Here we have assessed the inclusion, planned and actual, of elderly patients in COVID-19 trials on pharmacologic agents and devices. We show that elderly persons are underrepresented and demonstrate that no trial has specifically addressed them. Only one reported clinical outcomes in subgroup analyses of this population, the most frequently and severely affected by the disease. 19 Three of 12 published RCTs actively imposed an upper age limit on participants, as did 200 of 650 interventional trials identified at clinicaltrials.gov.
Some trials essentially impose a functional upper age limit even when no age criterion is explicitly stated. Of the published RCTs, four (42%) excluded patients due to cognitive capacity, eight (67%) due to liver disease, six (50%) because of severe kidney disease and five (42%) because of heart disease or risk of torsade de pointes. These are all conditions that are significantly more prevalent in patients aged ≥ 65 years.
Patients included in published RCTs had an average age of 56.3 years: they were younger than those included in observational studies.6,27 This difference calls into question the RCTs’ external validity, and should remind clinicians to exercise prudence when considering data from such trials for clinical decision-making in the elderly. The majority of RCTs were conducted in China. According to the Wuhan Aging Working Committee Office, by the end of 2019, 14.7% of the population in Wuhan county was ≥ 65 years, and 2.9% were 80 or older. 28 Interestingly, according to the United States Census Bureau, on April 2020, 14.1% of persons in New-York were aged ≥ 65 years. This suggests that cultural, rather than demographic, factors might be driving the younger ages observed in the Chinese trials discussed here.

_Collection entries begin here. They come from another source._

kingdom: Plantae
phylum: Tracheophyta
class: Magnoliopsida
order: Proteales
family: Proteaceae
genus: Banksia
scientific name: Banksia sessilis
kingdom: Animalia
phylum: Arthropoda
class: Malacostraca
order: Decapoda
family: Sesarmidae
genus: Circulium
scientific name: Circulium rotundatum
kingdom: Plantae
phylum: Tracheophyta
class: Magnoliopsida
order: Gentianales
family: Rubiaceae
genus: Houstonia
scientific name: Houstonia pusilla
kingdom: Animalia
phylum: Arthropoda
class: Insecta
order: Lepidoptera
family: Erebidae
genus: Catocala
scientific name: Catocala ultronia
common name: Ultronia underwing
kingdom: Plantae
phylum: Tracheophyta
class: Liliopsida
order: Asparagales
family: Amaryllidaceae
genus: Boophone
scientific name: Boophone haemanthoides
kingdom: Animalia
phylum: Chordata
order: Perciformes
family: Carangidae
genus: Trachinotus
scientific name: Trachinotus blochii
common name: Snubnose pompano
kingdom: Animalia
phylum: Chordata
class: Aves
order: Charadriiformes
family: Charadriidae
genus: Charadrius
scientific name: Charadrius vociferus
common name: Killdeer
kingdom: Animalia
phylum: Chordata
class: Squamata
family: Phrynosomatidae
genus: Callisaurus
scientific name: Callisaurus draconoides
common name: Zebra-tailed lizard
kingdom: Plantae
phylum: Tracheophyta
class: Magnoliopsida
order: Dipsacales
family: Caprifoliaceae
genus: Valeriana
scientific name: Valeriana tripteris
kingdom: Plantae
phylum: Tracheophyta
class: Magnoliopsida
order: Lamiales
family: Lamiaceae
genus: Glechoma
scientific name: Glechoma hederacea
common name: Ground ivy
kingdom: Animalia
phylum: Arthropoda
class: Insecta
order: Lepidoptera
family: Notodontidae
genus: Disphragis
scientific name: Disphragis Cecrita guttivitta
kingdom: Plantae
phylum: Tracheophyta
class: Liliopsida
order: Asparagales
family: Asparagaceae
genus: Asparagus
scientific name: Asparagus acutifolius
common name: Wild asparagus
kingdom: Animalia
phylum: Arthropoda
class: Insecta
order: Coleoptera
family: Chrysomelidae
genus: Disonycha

There are understandable and sound reasons for the exclusion of elderly patients from some trials, particularly those designed for the early development of novel therapeutics. There is often limited experience in elderly populations with the drug of interest. 29 These patients have an increased risk of drug-drug interactions due to potential polypharmacy and age-related physiological changes affecting pharmacokinetics and pharmacodynamics. Remdesivir is contraindicated in patients with creatinine clearance < 30 mL/min and elevated liver function tests. 30,31 Hydroxychloroquine and lopinavir/ritonavir are known to cause QT prolongation with a possible increased risk of torsades de pointes. 32
Yet when drugs of interest are being given off-label to elderly patients essentially en masse, trial protocols should adapt to reflect the larger clinical reality around them, allowing for increased and more equitable representation of this population. Indeed, increased mortality was observed among hospitalized US veterans treated with hydroxychloroquine for COVID-19. This finding highlights the urgent need for RCTs expressly targeting the group most affected by COVID—and most likely to receive the drug off-label anyway. 33 In a similar fashion, Avni et al. showed that elderly patients were often excluded from RCTs assessing bacterial pneumonia and reported that the participants were significantly younger than in observational studies. 11 This serves to remind us the underrepresentation of elderly in RCTs in general. 34 The obvious under-representation of the elderly in COVID-19 trials is an acute manifestation of a larger problem: the elderly tend to be disproportionately excluded from RCTs in all domains. Elderly patients with cognitive, psychiatric or physical comorbidities are largely absent from the RCT “record”, leaving clinicians to rely on data from inferior studies such as retrospective case series and cohorts, which are notoriously unreliable due to confounding by indication and other biases.35
As the aging population continues to grow in size, medical research must better reflect this growing segment of the population. This is especially true regarding COVID-19, which is more common and more severe in elderly, causing devastating effects in nursing homes and LTCFs. Conducting clinical trials in elderly adults should compel the clinician to choose relevant outcomes; when planning an RCT, one must ask: “what is important to the elderly patient?” Such outcomes should include immediate but also long-term outcomes such as deterioration of cognitive and functional capacity, quality-of-life and the need for rehabilitation or LTCF placement. We found no study reporting or intending to report such outcomes. It is well established that severe infections have long-term consequences that continue well beyond the first month. 36 Rahmel at al showed that patients surviving sepsis had a better 5-year survival when benefiting from a rehabilitation program. 37 In an RCT of 72 COVID-19 patients (median age 69), Liu et al reported that a six-week respiratory rehabilitation program could improve pulmonary function and quality of life. 38 Finally, ethical standards should facilitate inclusion of elderly adults with more adapted informed consent, including the possibility to obtain consent by proxy if the patient has diminished capacity.
In conclusion, elderly persons are underrepresented in COVID-19 RCTs, although they are the demographic most frequently and severely affected by the disease. Clinical research including the elderly has never been easy; nevertheless, future trials will need to address this vulnerable and oft-forgotten population, particularly when these individuals are regularly receiving off-label therapies anyway.